Empunhando bandeiras com as cores do arco-íris, “montados” em saltos altíssimos, fantasias extravagantes, perucas exuberantes ou simplesmente vestidos de forma convencional, um festivo batalhão composto por milhares de homossexuais (hoje identificados pela sigla GLBT – gays, lésbicas, bissexuais e transgêneros) invade as ruas de várias cidades do mundo uma vez por ano. Agora, como participantes das Paradas do Orgulho Gay, lutam contra a clandestinidade a que vêm sendo submetidos há séculos, desde que forças sociais, econômicas, culturais e religiosas estabeleceram os padrões “normais” de sexualidade vigentes até hoje

Mas afinal, quando esse monte de gente foi obrigado a se esconder dentro do armário? Os mais antigos registros históricos encontrados por pesquisadores parecem mostrar que, do surgimento do homem no planeta até a Antiguidade, a sexualidade era vivida em suas variadas possibilidades com certa naturalidade. Foi somente com o advento do cristianismo e o surgimento das primeiras nações européias na Idade Média, que o sexo ganhou status de pecado, sendo justificável apenas para fins reprodutivos. ( E por favor não entendam que eu esteja acusando o cristianismo, não mesmo, afinal eu sou cristão e acho que o cristianismo não representa mais esse papel de repressor, falar a Igreja vai sempre, mas quem mais inibi e machuca é a própria família e a sociedade num todo). Assim, todas as práticas sexuais que não se enquadravam nesta categoria viraram coisa do demônio. Passaram então a merecer punições, das mais leves, como a penitência, às mais “definitivas”, como a queima em fogueira. Com a contribuição da ciência e do direito no século 19, algumas dessas práticas, como o recém-nomeado homossexualismo, conhecido até então simplesmente como “relação entre pessoas do mesmo sexo”, passou a ser considerado também doença e crime.Foi somente por volta dos anos 60 do século 20, com o movimento de contracultura, a revolução sexual, os avanços científicos e os progressos legais, que o homossexualismo deixou de ser considerado doença e foi descriminalizado em vários países. Conquistas que abriram espaço para um ativismo voltado para questões como o direito à visibilidade social e cidadania. Movimento que com o apoio de políticos, dos meios de comunicação, de intelectuais e de eventos, como as paradas gays, ganhou força na década de 70. Mas que com o surgimento da Aids nos anos 80 e sua vinculação inicial aos gays, sofreu um duro golpe. Revés que fez com que muita gente fosse obrigada a se tornar invisível novamente.

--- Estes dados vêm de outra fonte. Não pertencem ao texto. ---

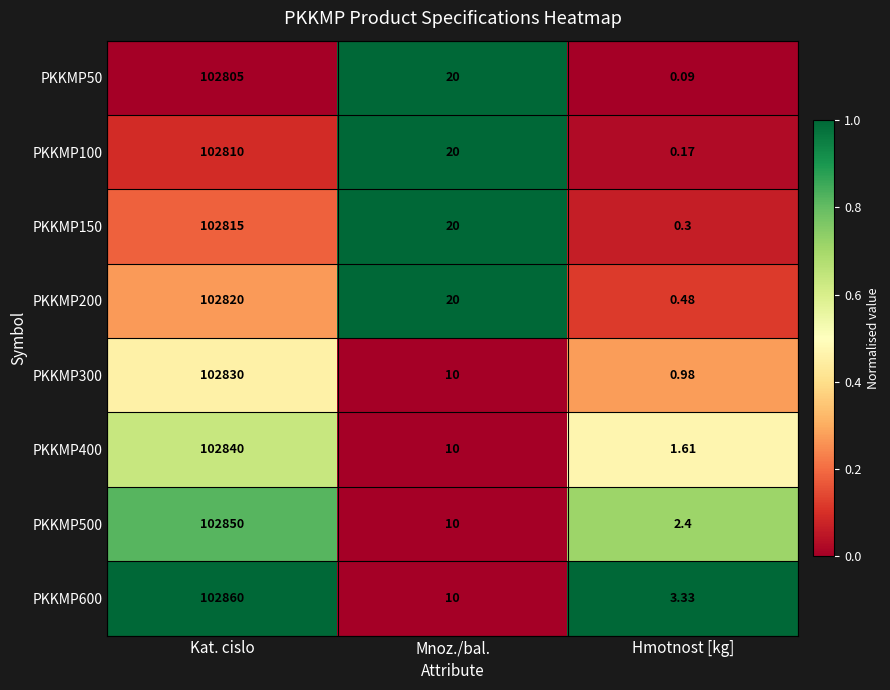

At how many categories does at least one series exceed 0?

3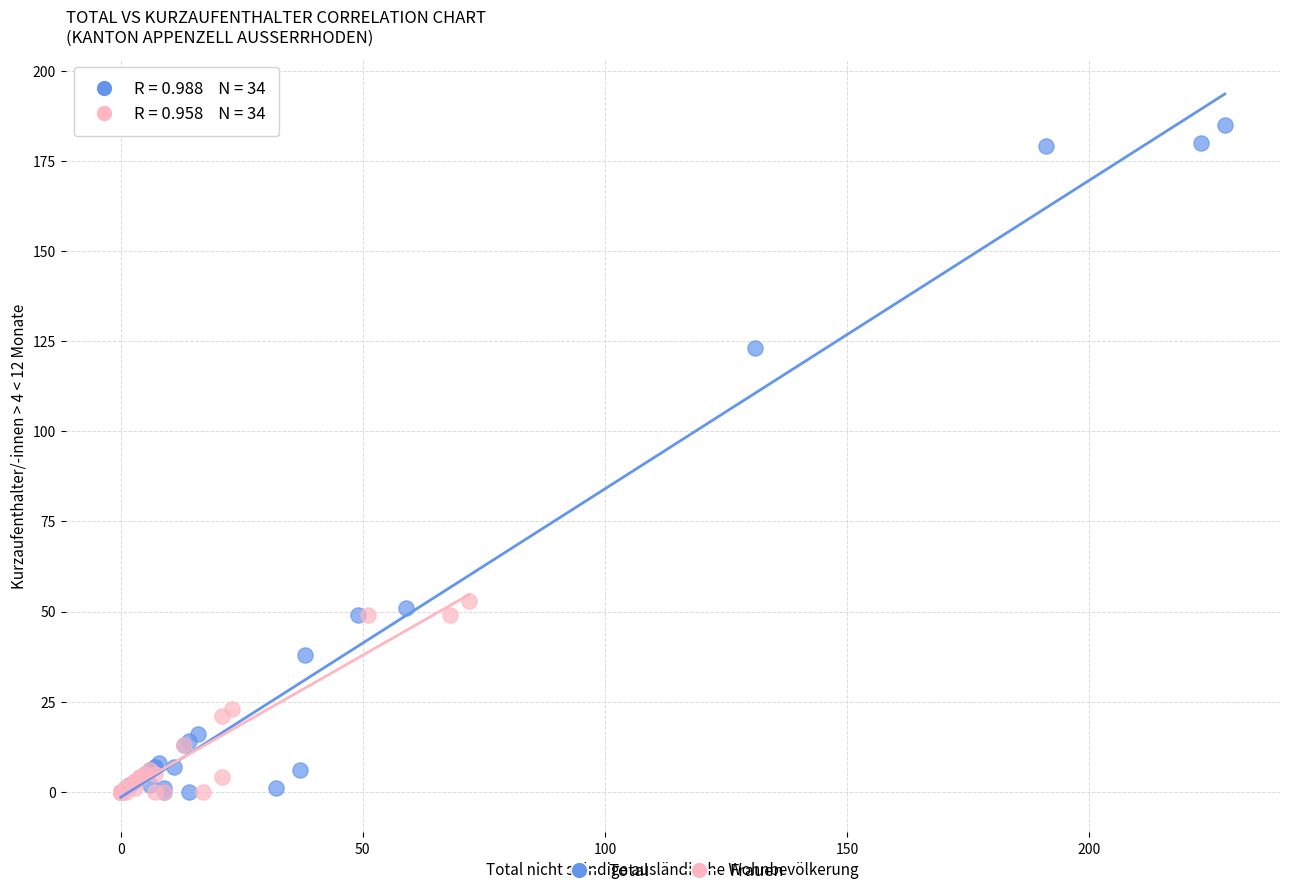

Which series has the largest Y range (max minus min)?

Total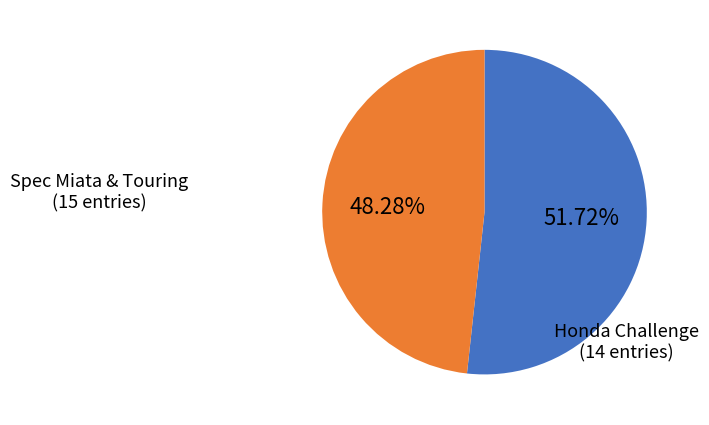

Is there any slice that represents more than half of the pie?

Yes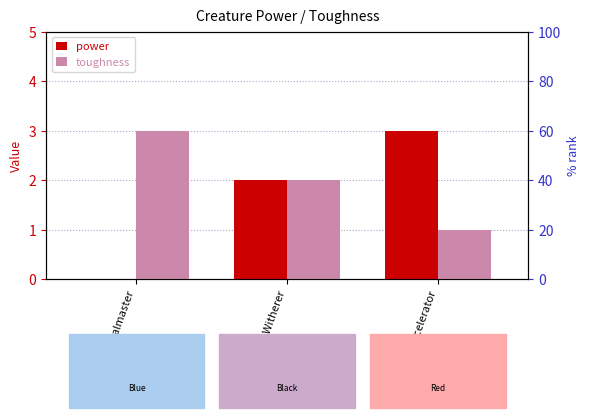

List the series in order of their peak value, highest first.

power, toughness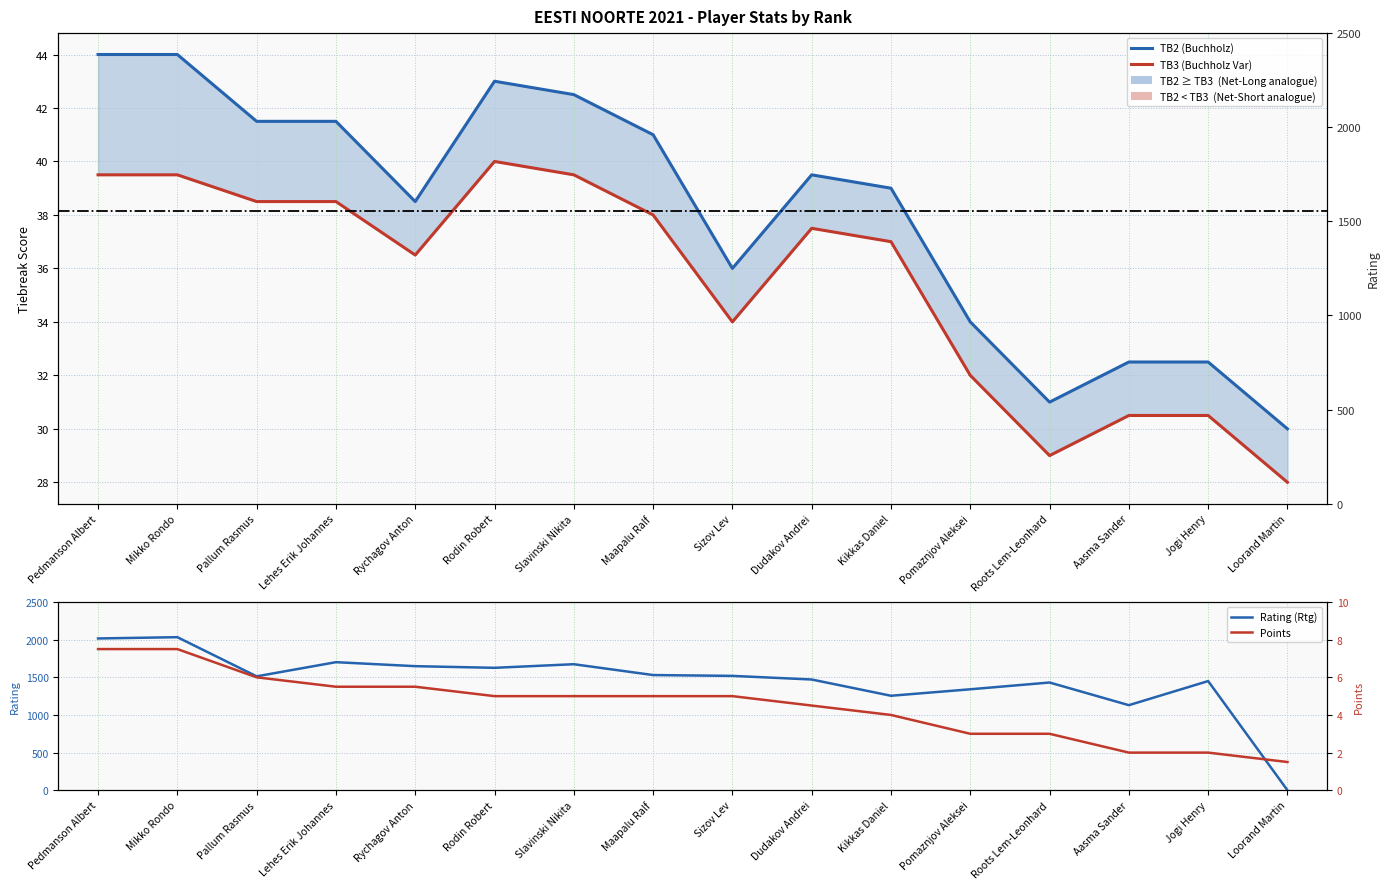

Which category has the highest value in the Points series?

Pedmanson Albert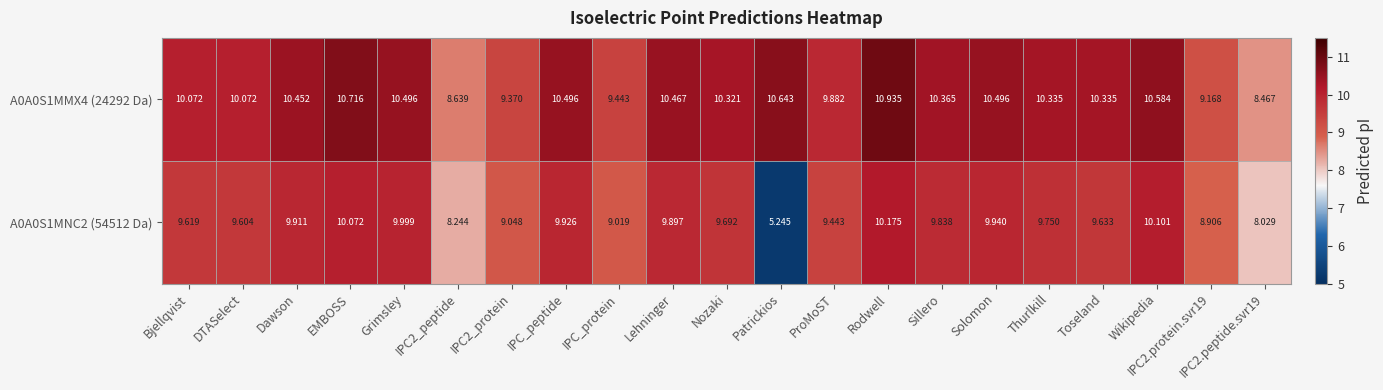

Is the value of A0A0S1MMX4 (24292 Da) at Rodwell greater than the value of A0A0S1MNC2 (54512 Da) at ProMoST?

Yes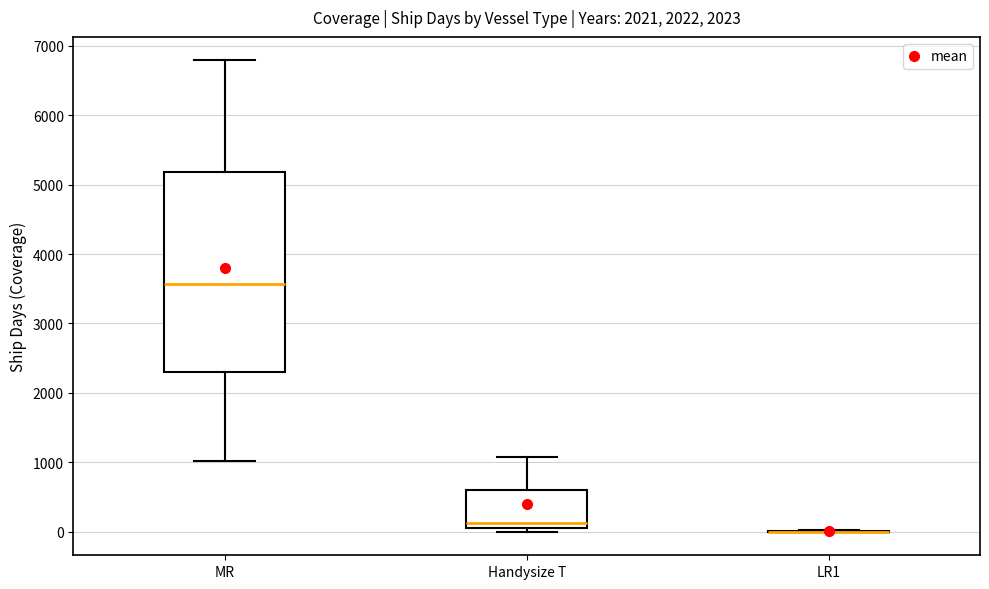

Where does the upper whisker of the box for Handysize T end on the y-axis? The values are not printed on the chart, so give them approximately, as read against the axis.

1100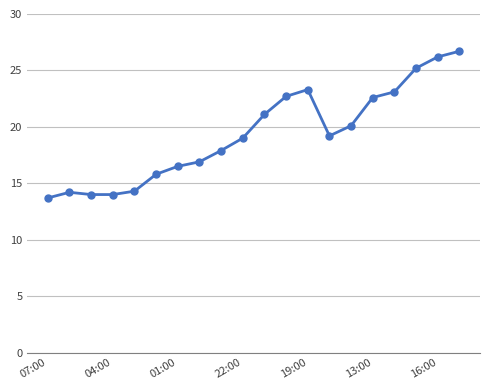

What is the value of the 20th point from the left?

26.7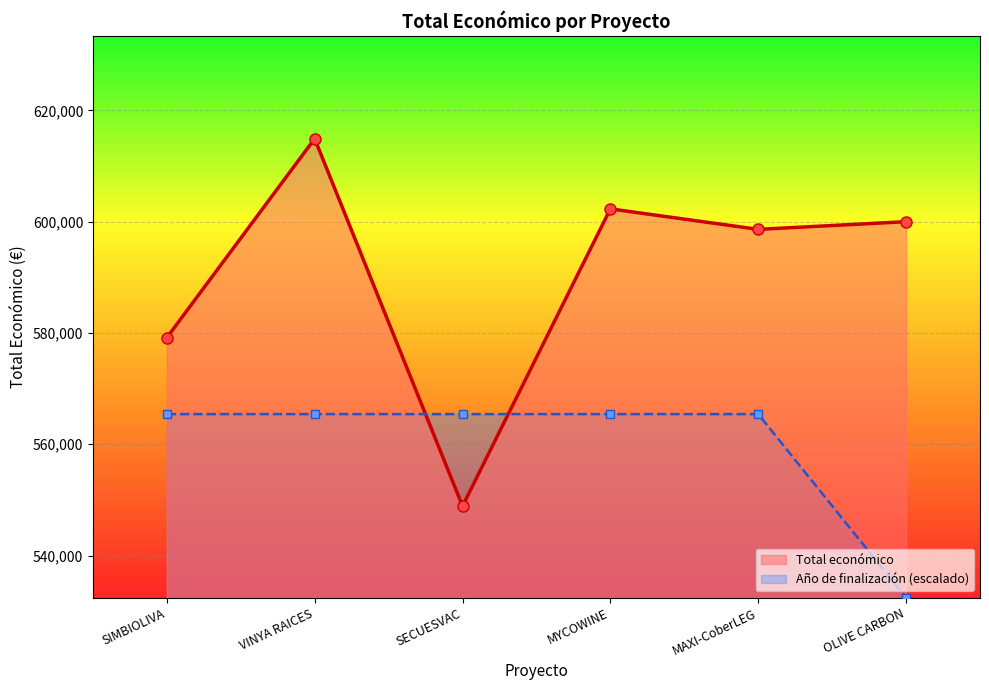

What is the average value?

590640.7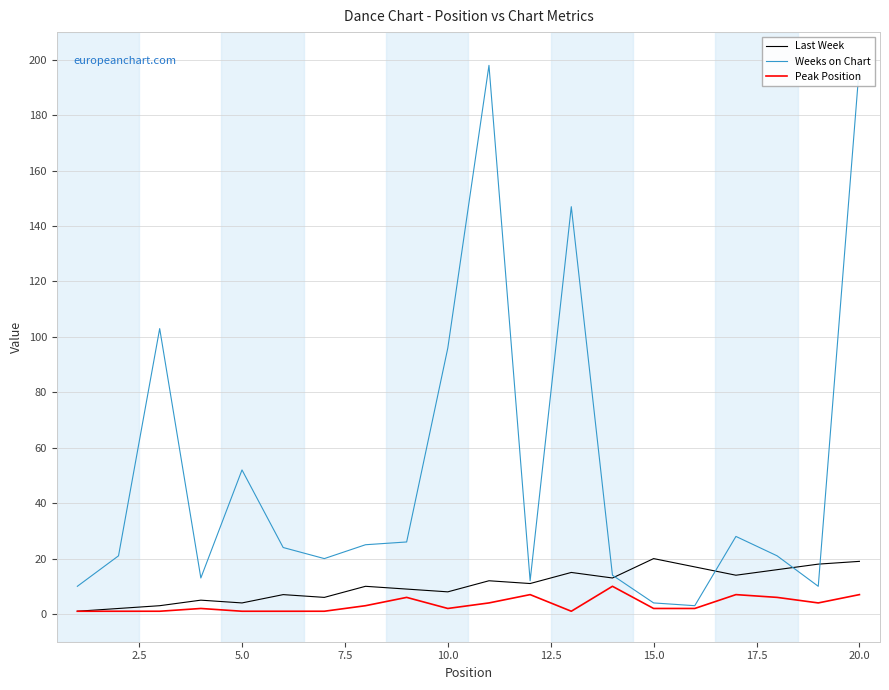

True or false: Last Week and Peak Position intersect in this chart.

False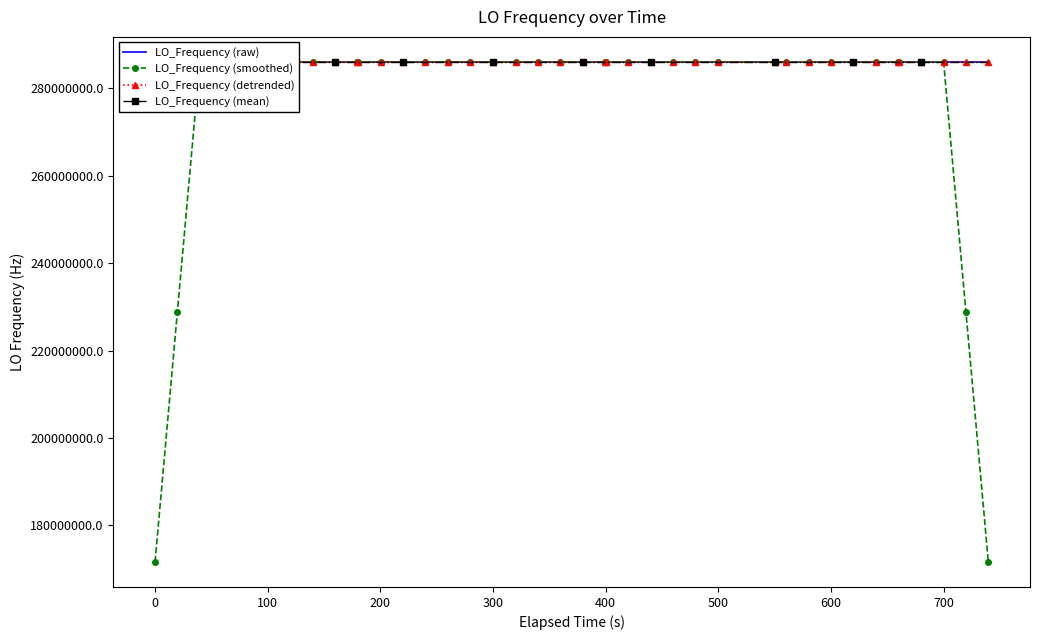

True or false: LO_Frequency (smoothed) and LO_Frequency (raw) intersect in this chart.

True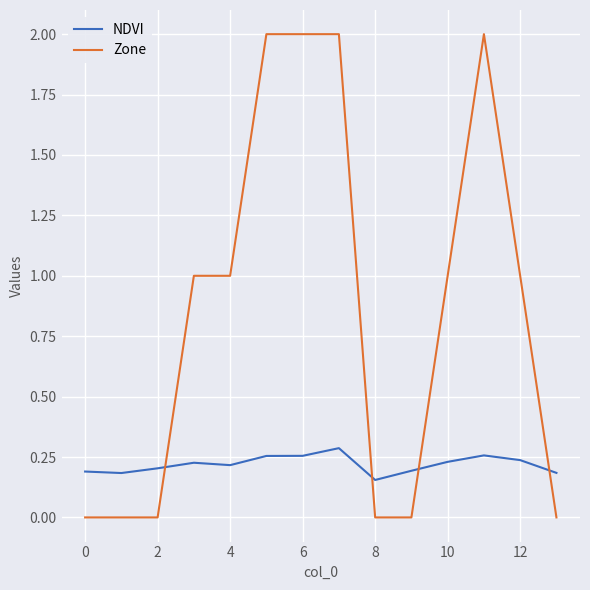

Which series has the widest spread of values?

Zone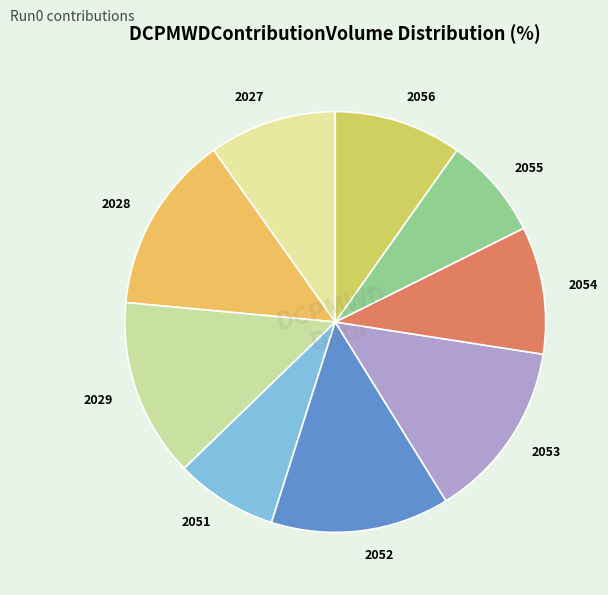

How many slices are in this pie chart?

9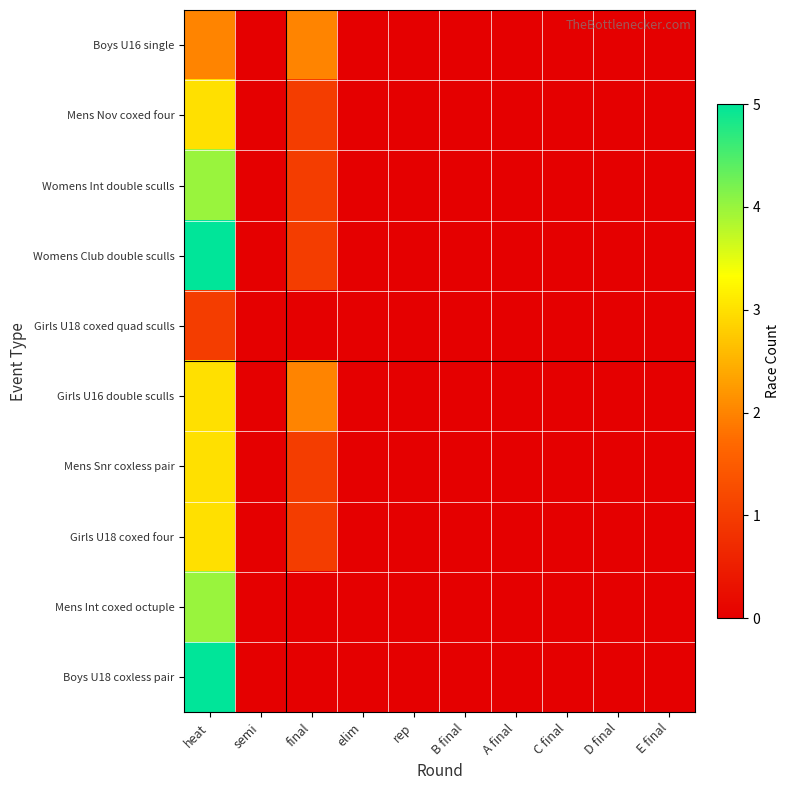

At elim, list the series in order from largest to smallest.

Boys U16 single, Mens Nov coxed four, Womens Int double sculls, Womens Club double sculls, Girls U18 coxed quad sculls, Girls U16 double sculls, Mens Snr coxless pair, Girls U18 coxed four, Mens Int coxed octuple, Boys U18 coxless pair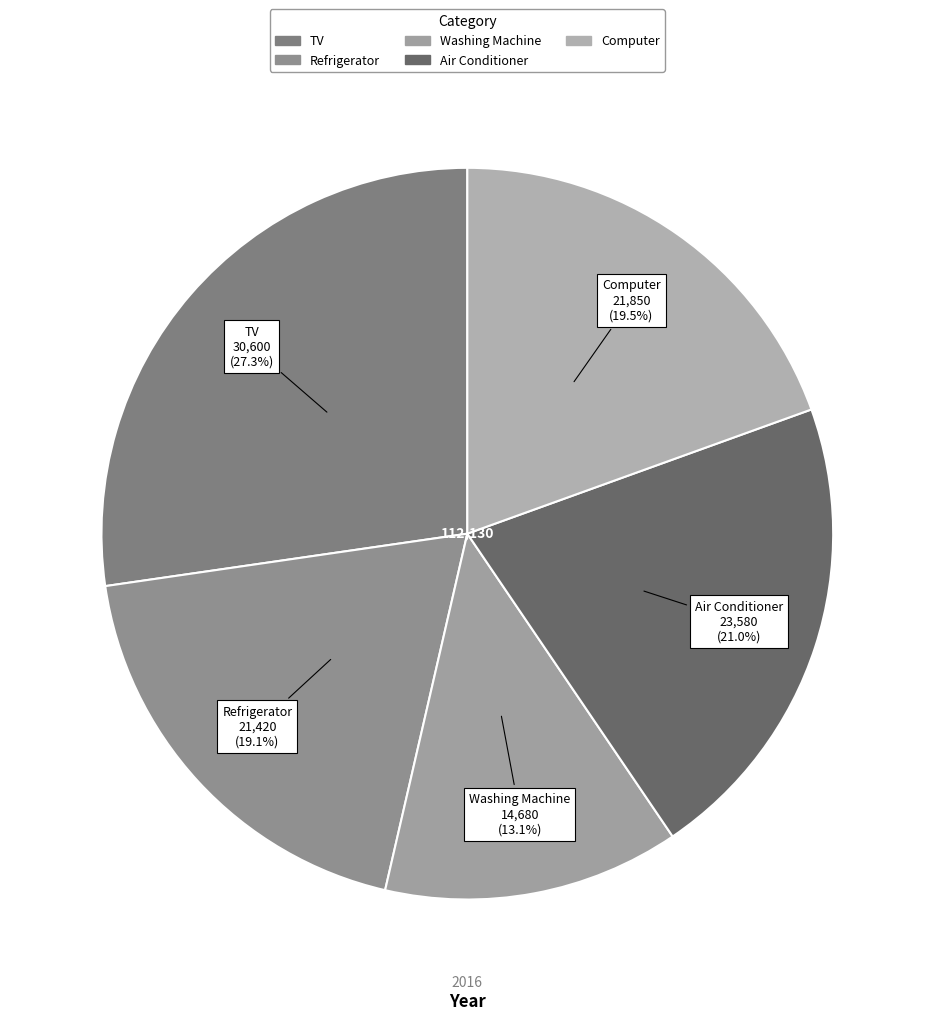

What percentage is the TV slice, to the nearest percent?

27%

Gays, que nos anos 90, puderam sair das sombras graças à diminuição do pânico em relação a Aids. E que, com poder de compra, começaram a se tornar um atraente segmento de mercado a ser explorado. O que, tanto o poder público, quanto algumas empresas mais antenadas descobriram rapidamente, fazendo surgir em um passe de mágica alguns espaços amigáveis ao público gay, além de produtos, serviços, pacotes turísticos e, lógico, muita simpatia.